An interesting article on the Wolfgang Candy Company and Private Brands from the York, Pennsylvania newspaper the York Daily Record.
York company’s private labels gain exposure
Somebody makes those store-brand products. When they do, their national retail sales can rise.
Maybe, just maybe, it’s one of the most questioned origins of all time:
“Mommy, where do store-brand products come from?”
Logic deduces that Weis Quality must be made by the Sunbury-based grocery chain’s own food factory. Walmart itself must have harvested and packed those canned beans bearing their Great Value label.
But that’s not the case for the increasing “private label” products hitting shelves — an effort, perhaps, by competitive grocery stores to tempt customers with something they can’t find anywhere else.
And though they might not get the credit, the mystery manufacturers, mostly smaller companies with less brand loyalty than a Hershey’s or Frito Lay, are gaining exposure for their products, albeit under a different name.

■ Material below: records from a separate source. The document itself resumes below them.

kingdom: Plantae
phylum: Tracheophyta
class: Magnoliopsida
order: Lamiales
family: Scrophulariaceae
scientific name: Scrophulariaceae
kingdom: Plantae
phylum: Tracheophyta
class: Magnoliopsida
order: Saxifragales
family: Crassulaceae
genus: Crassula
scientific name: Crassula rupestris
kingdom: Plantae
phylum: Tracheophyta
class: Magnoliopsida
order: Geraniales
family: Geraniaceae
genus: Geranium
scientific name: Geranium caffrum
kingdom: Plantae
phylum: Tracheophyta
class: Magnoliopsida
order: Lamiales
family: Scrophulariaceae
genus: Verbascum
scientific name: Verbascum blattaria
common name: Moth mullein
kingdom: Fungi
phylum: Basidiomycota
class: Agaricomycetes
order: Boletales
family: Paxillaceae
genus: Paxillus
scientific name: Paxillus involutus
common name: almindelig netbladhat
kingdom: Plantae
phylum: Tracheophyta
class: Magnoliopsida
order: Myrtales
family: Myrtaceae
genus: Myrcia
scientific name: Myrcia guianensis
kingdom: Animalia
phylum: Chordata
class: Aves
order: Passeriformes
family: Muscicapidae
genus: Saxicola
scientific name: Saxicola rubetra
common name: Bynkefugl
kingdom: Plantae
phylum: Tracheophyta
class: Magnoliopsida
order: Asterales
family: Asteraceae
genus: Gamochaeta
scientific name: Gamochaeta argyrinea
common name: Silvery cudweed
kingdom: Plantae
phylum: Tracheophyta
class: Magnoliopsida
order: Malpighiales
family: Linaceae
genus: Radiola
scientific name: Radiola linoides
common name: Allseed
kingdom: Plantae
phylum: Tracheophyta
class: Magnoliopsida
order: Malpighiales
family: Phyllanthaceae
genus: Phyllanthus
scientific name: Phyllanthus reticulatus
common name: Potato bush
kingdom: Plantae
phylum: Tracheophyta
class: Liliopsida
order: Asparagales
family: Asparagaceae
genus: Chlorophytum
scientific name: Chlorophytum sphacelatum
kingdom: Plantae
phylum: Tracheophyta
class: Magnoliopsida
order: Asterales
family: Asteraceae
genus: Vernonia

Mike Schmid, former managing partner and chief marketing officer for Wolfgang Candy Company, didn’t mind the confusion, he said earlier this year.
Go ahead. If you want to believe CVS and Walgreens own closeted cookie cooperatives that are baking the DeLish and Absolutely Divine truffle cookies sold at more than 14,000 drug stores nationwide, he won’t stop you.
There’s nothing on the box telling you otherwise — that those treats were actually produced by York County hands at the confectioner’s North York plant.
“The consumer ultimately knows it’s a CVS product,” said Schmid, who recently left the company. “It’s not a matter of trying to trick them. It’s a matter of making the product look just as good as anything they’ve ever seen, if not better.”
While some companies aren’t as open, the privately held confectioner is proud of the brands under which it, unbeknownst to most, feeds sweet tooth’s nationwide. Until 2004, Wolfgang’s fundraising packages accounted for almost 100 percent of sales, Schmid said.